Can you ask guests to bring their own cups?

By Helena Echlin

No reader question this week, Table Manners fans: Helena has her own etiquette dilemma.

A few weeks ago, I received a mildly depressing Evite. The host lamented the amount of “plastic crap” that his previous parties had generated and urged guests to bring their own glasses. He pleaded: “If we can save from throwing away 200 barely-used plastic cups (and save me from entering the turgid Smart&Final) well, then, Sweet Jesus, let’s do it!” These days, ecoconscious types carry a reusable coffee cup around with them. So it raised the question: Is it acceptable etiquette to ask people to bring their own beer mugs to parties too?

To some, BYOC (bring your own cup) may seem over the top. What’s next: Asking everyone to bring his own cloth napkin and ceramic plate to your barbecue? While you’re at it, you could make your own toilet paper by cutting up old T-shirts, and post a sign in the bathroom asking guests to flush only “if absolutely necessary.”

But asking guests to BYOC is the most ecoconscious mode of entertaining. Granted, there are “ecodisposable” cups made of recycled and/or biodegradable materials, but they use energy and resources in their manufacture. Recycling the cups takes energy too. As for biodegradable cups, not everyone has access to composting facilities. “Unless it’s in a compost area, a compostable cup is no better than a paper cup,” points out Nicko Fusso, director of Sustainability Is Sexy, an organization that promotes reusable coffee cups.

○ ○ ○

[Brief 1] From the piece on asking party guests to bring their own cups, list each drawback it gives for "ecodisposable" cups.
[Brief 2] Pick up the piece on asking party guests to bring their own cups right after its final sentence and continue it.

○ ○ ○

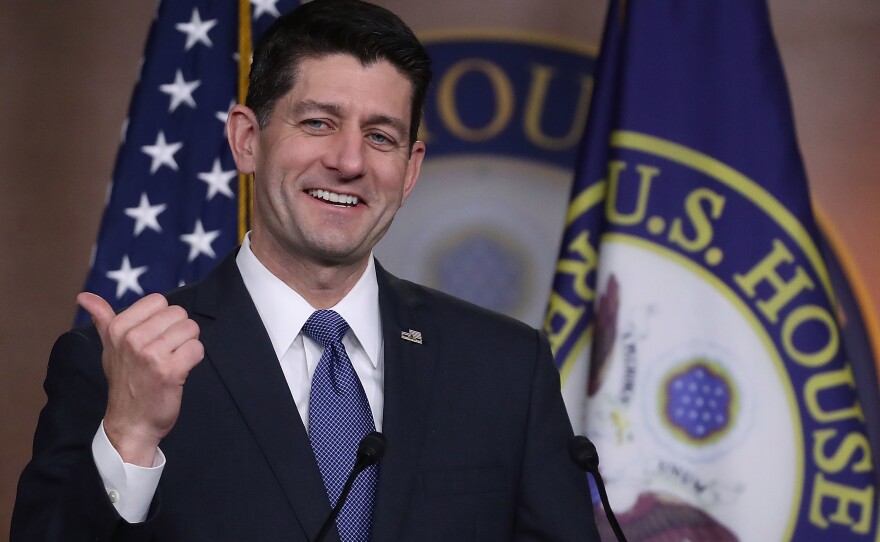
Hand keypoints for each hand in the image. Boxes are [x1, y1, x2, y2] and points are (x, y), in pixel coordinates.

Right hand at [77, 292, 203, 465]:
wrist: (130, 424)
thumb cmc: (124, 382)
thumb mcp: (108, 348)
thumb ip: (102, 319)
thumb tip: (83, 297)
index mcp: (118, 328)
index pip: (159, 301)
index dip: (163, 319)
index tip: (154, 338)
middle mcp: (132, 338)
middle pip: (179, 314)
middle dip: (178, 332)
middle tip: (165, 353)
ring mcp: (150, 355)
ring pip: (191, 329)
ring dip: (187, 346)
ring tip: (172, 362)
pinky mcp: (169, 371)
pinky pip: (197, 349)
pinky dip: (194, 359)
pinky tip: (180, 371)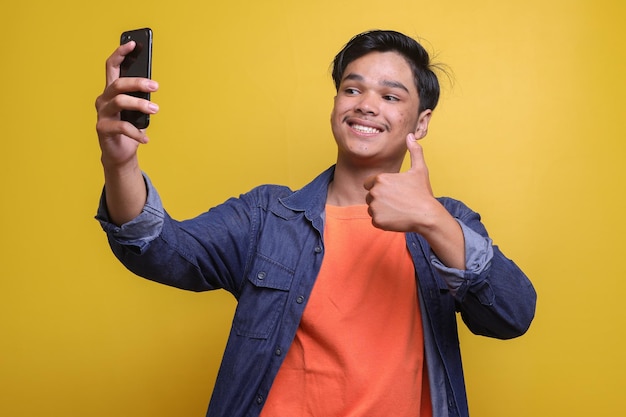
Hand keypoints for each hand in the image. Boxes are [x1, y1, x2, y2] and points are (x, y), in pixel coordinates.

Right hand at [95, 41, 158, 168]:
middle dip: (137, 82)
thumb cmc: (129, 129)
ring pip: (120, 102)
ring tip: (155, 109)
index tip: (133, 44)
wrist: (120, 154)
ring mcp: (102, 114)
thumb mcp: (136, 111)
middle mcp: (103, 99)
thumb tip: (152, 85)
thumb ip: (140, 97)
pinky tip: (145, 139)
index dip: (120, 54)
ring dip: (140, 104)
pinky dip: (137, 133)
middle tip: (155, 86)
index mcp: (111, 91)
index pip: (112, 67)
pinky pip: (122, 127)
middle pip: (118, 84)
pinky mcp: (103, 129)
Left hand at [364, 133, 465, 268]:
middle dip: (380, 199)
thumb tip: (410, 135)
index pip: (370, 183)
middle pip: (370, 196)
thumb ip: (414, 151)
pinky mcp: (377, 221)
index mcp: (381, 179)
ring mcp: (375, 207)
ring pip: (371, 209)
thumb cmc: (423, 193)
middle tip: (397, 202)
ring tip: (397, 210)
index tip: (394, 192)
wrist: (427, 215)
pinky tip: (396, 218)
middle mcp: (374, 192)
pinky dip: (383, 221)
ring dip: (381, 210)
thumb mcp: (420, 170)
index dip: (381, 188)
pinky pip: (375, 220)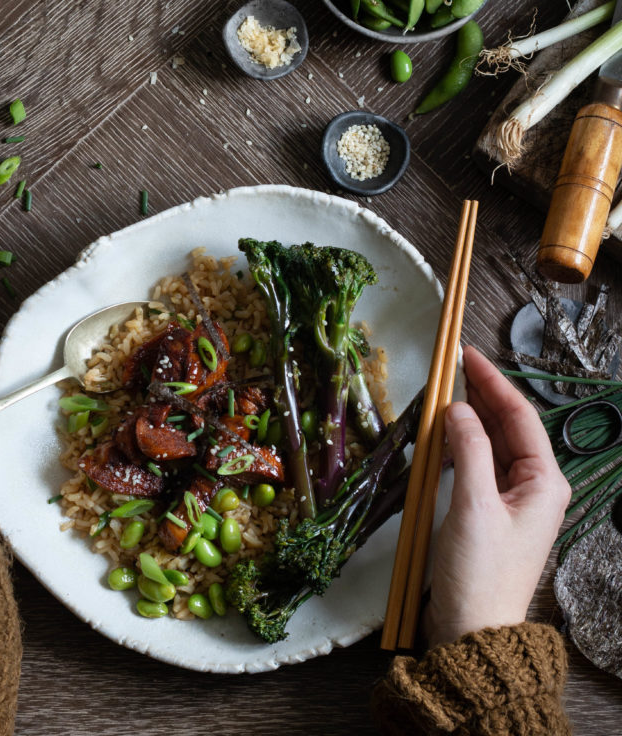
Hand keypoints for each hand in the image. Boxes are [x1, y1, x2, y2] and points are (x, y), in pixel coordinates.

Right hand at [423, 345, 571, 645]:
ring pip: (490, 445)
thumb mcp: (473, 506)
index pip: (520, 417)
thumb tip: (456, 408)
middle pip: (507, 427)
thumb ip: (467, 450)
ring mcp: (510, 500)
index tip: (467, 355)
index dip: (493, 382)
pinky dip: (459, 446)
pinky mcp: (488, 512)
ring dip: (468, 420)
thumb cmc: (479, 572)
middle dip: (481, 396)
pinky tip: (442, 435)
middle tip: (451, 367)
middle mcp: (532, 486)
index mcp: (543, 482)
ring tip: (444, 394)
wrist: (472, 630)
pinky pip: (476, 465)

○ ○ ○

[Exercise output 1]
- Making them uses energy and resources.
- Recycling them takes energy.
- Not everyone has access to composting facilities for biodegradable cups, and a compostable cup that doesn't end up in a compost area is no better than a paper cup.

[Exercise output 2]
When I went to the party, I learned that BYOC has other benefits too. I brought an old coffee mug that I did not mind losing, and discovered that when you pour yourself a vodka tonic in a mug, you end up getting a lot more of it. Soon I was having an excellent time. Plus, the kind of cups people brought offered interesting insights into their personalities. One couple had brought sensible aluminum cups. Someone else had brought several pilsner glasses, including extras for any guests who showed up sans cup. One man brought an enormous beer stein decorated with a frieze of arm-wrestling German peasants.

Interestingly, until around 1740, people happily brought their own cutlery to dinner parties. “People carried at least a knife, usually a knife and spoon,” says Sarah Coffin, head of product design and decorative arts at the Cooper-Hewitt National Design Museum and co-curator of the 2006 exhibition “Feeding Desire: Design and the Tools of the Table, 1500–2005.” Most knives and spoons folded in on themselves for ease of carrying, and were stowed in leather sheaths or cases. Fashion-conscious ladies carried their knives in what resembled “fancy evening bags,” according to Coffin.

Unfortunately, bringing your own cup is not quite so elegant. My mug was not the kind of thing I could tuck into a sequined clutch.

One solution is to purchase a plastic or stainless steel collapsible cup. (They’re not made out of recycled material, but you’ll be reusing them many times.) You can also buy wineglasses and even champagne flutes designed for camping, with a stem you can unscrew and pack in the bowl of the glass.

But I’m still looking for a truly chic, purse-size solution—the drinkers’ equivalent of the cloth shopping bag that you can scrunch into a tiny pocket and tuck into your bag. I live in hope that someone will design one. The era of the fold-up knife and spoon may have ended in 1740, but, with luck, we’re now entering the age of the collapsible martini glass.

Table Manners appears every Wednesday. Have a Table Manners question? Email Helena.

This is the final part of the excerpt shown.